Sunday, February 27, 2011
Review: The Age of Innocence
Author: Edith WHarton
Published: 1920, D. Appleton & Company
Accolades: 1921 Putlitzer (first Pultizer given to a woman), Modern Library List: 100 Best Books of the Century, Radcliff Publishing Course: 100 Best Novels of the Century and on and on...
I wasn't sure what to expect when I started reading Edith Wharton's The Age of Innocence, but I was wonderfully surprised at the depth of Wharton's wit and her satirical analyze of the society in which she belonged. With the introduction of our protagonist Newland Archer we are given a "fly on the wall" perspective of what it was like to live and circumvent the twists and turns of high society in New York City during the Gilded Age. Archer is very much a product of his society and it's rules and is happy to live by them because he understands what happens to those who try to go against the norms of his world. When Archer meets his fiancee's cousin Ellen Olenska, a woman who is escaping a scandalous marriage, he knows that this women is capable of changing his world for better or worse, but like a moth drawn to the flame - he can't resist.
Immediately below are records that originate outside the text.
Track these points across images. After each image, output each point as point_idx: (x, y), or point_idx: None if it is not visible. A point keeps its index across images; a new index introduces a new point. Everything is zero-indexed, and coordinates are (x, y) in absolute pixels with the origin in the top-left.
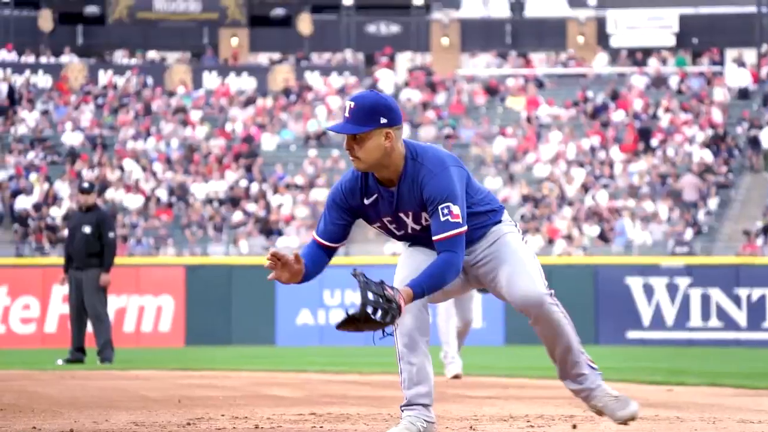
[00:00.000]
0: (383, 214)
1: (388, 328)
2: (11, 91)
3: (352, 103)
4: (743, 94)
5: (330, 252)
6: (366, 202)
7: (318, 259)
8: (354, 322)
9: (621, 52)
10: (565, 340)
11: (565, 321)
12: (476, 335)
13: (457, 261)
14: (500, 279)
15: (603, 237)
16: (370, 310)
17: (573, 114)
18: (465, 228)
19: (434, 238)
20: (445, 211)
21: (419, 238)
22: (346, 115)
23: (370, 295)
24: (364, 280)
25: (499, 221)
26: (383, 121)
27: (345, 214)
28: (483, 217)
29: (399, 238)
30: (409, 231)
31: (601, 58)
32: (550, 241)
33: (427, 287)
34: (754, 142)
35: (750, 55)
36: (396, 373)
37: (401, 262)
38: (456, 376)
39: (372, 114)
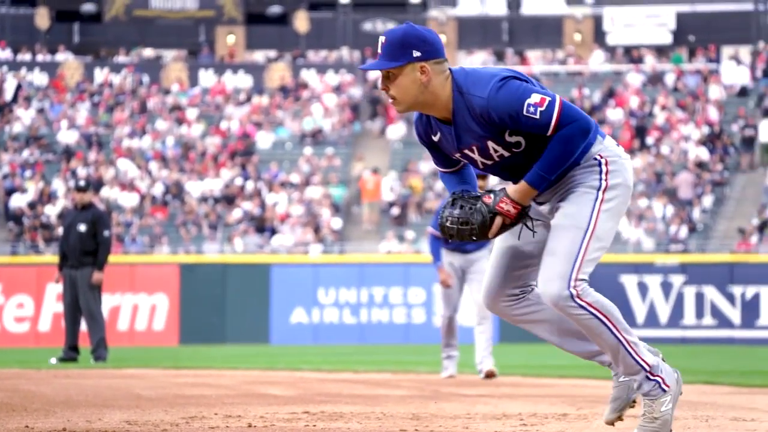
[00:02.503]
0: (451, 151)
1: (530, 223)
2: (19, 88)
3: (383, 38)
4: (743, 92)
5: (466, 169)
6: (435, 139)
7: (464, 176)
8: (462, 234)
9: (617, 50)
10: (603, 342)
11: (595, 323)
12: (469, 334)
13: (573, 130)
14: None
15: None
16: (452, 225)
17: None
18: (558, 98)
19: (548, 134)
20: (531, 109)
21: (504, 174)
22: (378, 51)
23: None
24: (450, 201)
25: (578, 163)
26: (416, 54)
27: (433, 149)
28: None
29: (484, 172)
30: (481, 167)
31: (598, 55)
32: None
33: (545, 170)
34: (750, 141)
35: (746, 52)
36: (386, 371)
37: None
38: (450, 376)
39: (403, 47)
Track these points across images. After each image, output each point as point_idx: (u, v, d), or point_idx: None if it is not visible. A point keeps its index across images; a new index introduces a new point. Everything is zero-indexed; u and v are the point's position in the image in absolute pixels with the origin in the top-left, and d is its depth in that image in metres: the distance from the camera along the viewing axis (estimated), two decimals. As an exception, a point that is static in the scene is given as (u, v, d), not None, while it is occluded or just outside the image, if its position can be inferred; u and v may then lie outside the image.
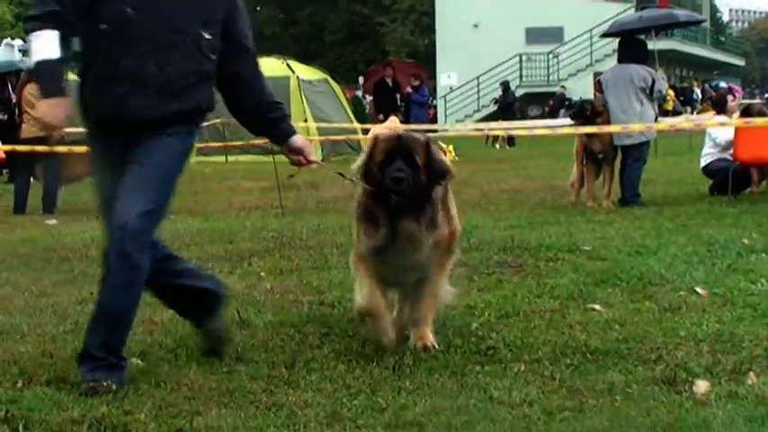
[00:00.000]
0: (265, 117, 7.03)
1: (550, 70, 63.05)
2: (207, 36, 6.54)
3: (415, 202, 6.99)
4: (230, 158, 29.12)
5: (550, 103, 58.30)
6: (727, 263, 10.23)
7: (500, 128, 35.55)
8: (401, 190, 6.84)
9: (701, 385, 6.10)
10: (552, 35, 62.64)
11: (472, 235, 12.42)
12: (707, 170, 18.19)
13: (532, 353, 7.01)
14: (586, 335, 7.46)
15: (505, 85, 48.76)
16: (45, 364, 6.82)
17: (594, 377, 6.38)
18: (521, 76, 61.80)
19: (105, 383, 6.08)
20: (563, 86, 59.57)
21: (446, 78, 62.89)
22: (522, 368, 6.63)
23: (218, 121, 28.93)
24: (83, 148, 17.02)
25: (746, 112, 18.54)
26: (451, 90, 61.85)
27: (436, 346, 7.12)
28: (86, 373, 6.20)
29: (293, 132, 7.16)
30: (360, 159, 7.32)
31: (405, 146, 7.02)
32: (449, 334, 7.57)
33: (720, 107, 19.71)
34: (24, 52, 27.07)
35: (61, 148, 17.32)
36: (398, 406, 5.85)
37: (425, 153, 7.04)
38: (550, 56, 62.87)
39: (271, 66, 34.10)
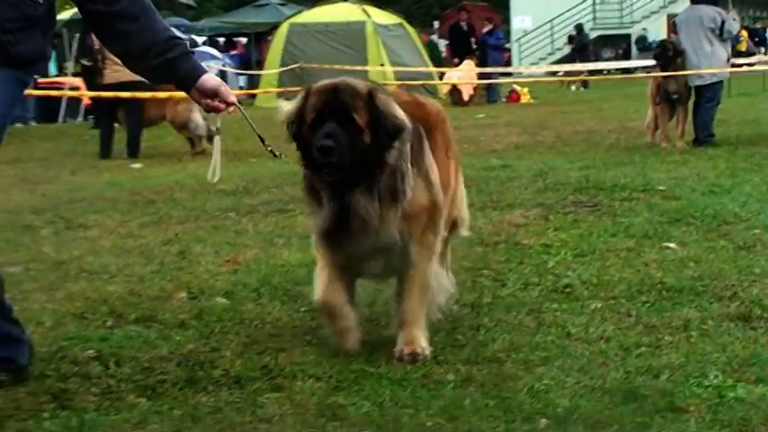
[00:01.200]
0: (161, 58, 5.40)
1: (623, 12, 62.23)
2: None
3: (362, 172, 5.47)
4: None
5: (623, 46, 57.74)
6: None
7: (574, 71, 35.25)
8: (331, 161, 5.37)
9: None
10: (626, -23, 61.82)
11: (548, 176, 12.40)
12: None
13: (608, 290, 7.00)
14: (662, 273, 7.41)
15: (579, 28, 48.33)
16: (133, 303, 6.94)
17: (670, 314, 6.35)
18: (594, 19, 61.04)
19: None
20: (644, 29, 58.82)
21: (520, 22, 62.27)
22: (599, 305, 6.62)
23: (296, 66, 29.11)
24: (164, 93, 17.23)
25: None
26: (525, 33, 61.30)
27: (427, 355, 5.63)
28: None
29: (201, 72, 5.55)
30: (287, 114, 5.67)
31: (338, 102, 5.46)
32: (525, 272, 7.56)
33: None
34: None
35: (143, 94, 17.41)
36: (477, 343, 5.87)
37: (368, 108, 5.47)
38: (624, -2, 62.11)
39: (347, 10, 34.25)
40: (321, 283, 5.83)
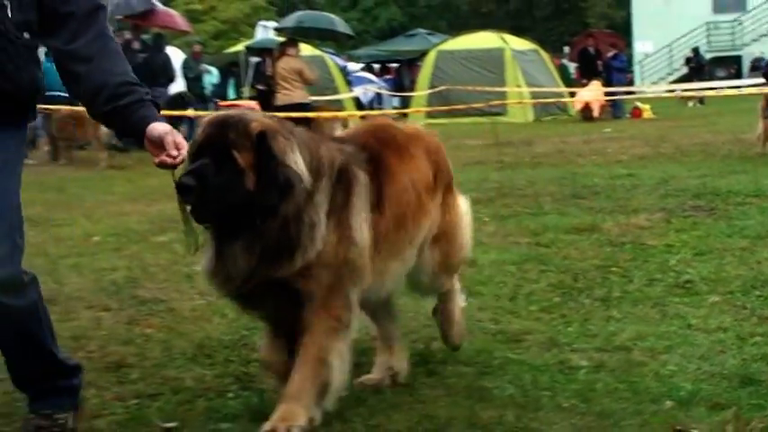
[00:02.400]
0: (110, 105, 4.24)
1: (735, 36, 60.87)
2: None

I found myself thinking about what it would have been like to live in that tightly guarded circle of society and how difficult it was to become a part of it or to escape it. You would almost have to be born into it to understand the nuances of what is expected - lessons that took a lifetime to learn. The society wasn't about money because they frowned upon the new money and crassness of the Carnegie's, Frick's, and Rockefeller's. Even those captains of industry could not buy themselves memberships into this elite group.
Wharton's development of her characters is artfully crafted as you realize that the characters that appeared to be weakest and shallow are the strongest and most manipulative. What one would do to preserve appearances due to the code is tragic and heart-felt. Love is not the number one priority - it is your placement in society.